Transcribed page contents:
== == ==
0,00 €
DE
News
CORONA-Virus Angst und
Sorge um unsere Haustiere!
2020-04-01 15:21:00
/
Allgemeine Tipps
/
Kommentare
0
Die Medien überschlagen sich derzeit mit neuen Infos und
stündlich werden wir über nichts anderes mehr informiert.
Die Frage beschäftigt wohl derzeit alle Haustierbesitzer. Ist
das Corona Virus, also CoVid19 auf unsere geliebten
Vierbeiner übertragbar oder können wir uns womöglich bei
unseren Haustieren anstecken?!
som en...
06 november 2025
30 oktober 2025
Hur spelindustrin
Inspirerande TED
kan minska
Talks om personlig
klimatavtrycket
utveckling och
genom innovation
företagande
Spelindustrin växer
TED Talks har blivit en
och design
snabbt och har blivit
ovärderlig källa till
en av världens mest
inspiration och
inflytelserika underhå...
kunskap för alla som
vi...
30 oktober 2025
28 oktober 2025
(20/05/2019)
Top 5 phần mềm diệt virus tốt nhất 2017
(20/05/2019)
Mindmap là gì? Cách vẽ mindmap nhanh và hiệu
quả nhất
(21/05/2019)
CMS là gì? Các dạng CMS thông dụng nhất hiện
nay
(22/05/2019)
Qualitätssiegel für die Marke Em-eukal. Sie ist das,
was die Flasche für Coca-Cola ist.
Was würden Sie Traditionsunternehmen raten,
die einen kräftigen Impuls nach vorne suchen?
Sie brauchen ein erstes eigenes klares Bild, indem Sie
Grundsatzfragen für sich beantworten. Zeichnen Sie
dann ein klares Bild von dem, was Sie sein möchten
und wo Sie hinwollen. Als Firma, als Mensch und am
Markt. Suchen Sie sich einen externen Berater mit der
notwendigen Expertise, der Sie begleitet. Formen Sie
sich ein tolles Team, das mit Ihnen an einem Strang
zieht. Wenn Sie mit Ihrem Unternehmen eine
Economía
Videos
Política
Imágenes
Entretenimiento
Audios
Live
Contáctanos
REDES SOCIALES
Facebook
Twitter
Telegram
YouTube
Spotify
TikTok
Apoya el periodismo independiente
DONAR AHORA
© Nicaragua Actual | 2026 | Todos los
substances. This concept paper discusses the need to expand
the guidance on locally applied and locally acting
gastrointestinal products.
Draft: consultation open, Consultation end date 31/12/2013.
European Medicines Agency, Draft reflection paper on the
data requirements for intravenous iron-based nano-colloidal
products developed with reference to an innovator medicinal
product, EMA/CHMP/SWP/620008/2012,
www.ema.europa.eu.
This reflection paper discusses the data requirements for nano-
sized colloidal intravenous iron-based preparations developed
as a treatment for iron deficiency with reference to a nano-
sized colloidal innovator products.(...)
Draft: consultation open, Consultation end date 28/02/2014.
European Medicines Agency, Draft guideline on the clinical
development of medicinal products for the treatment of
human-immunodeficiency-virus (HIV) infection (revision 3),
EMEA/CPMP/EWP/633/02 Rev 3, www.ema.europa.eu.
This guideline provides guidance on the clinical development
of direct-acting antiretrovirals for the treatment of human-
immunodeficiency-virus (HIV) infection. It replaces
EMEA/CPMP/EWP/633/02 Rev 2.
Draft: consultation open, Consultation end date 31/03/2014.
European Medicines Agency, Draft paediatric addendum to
== == ==
From the first line above through the line that contains "(21/05/2019)", quote each line exactly. Output nothing more.

◆ **Answer to the exercise**:
0,00 €
DE
News
CORONA-Virus Angst und
Sorge um unsere Haustiere!
2020-04-01 15:21:00
/
Allgemeine Tipps
/
Kommentare
0
Die Medien überschlagen sich derzeit mit neuen Infos und
stündlich werden wir über nichts anderes mehr informiert.
Die Frage beschäftigt wohl derzeit alle Haustierbesitzer. Ist
das Corona Virus, also CoVid19 auf unsere geliebten
Vierbeiner übertragbar oder können wir uns womöglich bei
unseren Haustieren anstecken?!
som en...
06 november 2025
30 oktober 2025
Hur spelindustrin
Inspirerande TED
kan minska
Talks om personlig
klimatavtrycket
utveckling och
genom innovation
företagande
Spelindustrin växer
TED Talks har blivit en
och design
snabbt och har blivit
ovärderlig källa till
en av världens mest
inspiration och
inflytelserika underhå...
kunskap för alla som
vi...
30 oktober 2025
28 oktober 2025
(20/05/2019)
Top 5 phần mềm diệt virus tốt nhất 2017
(20/05/2019)
Mindmap là gì? Cách vẽ mindmap nhanh và hiệu
quả nhất
(21/05/2019)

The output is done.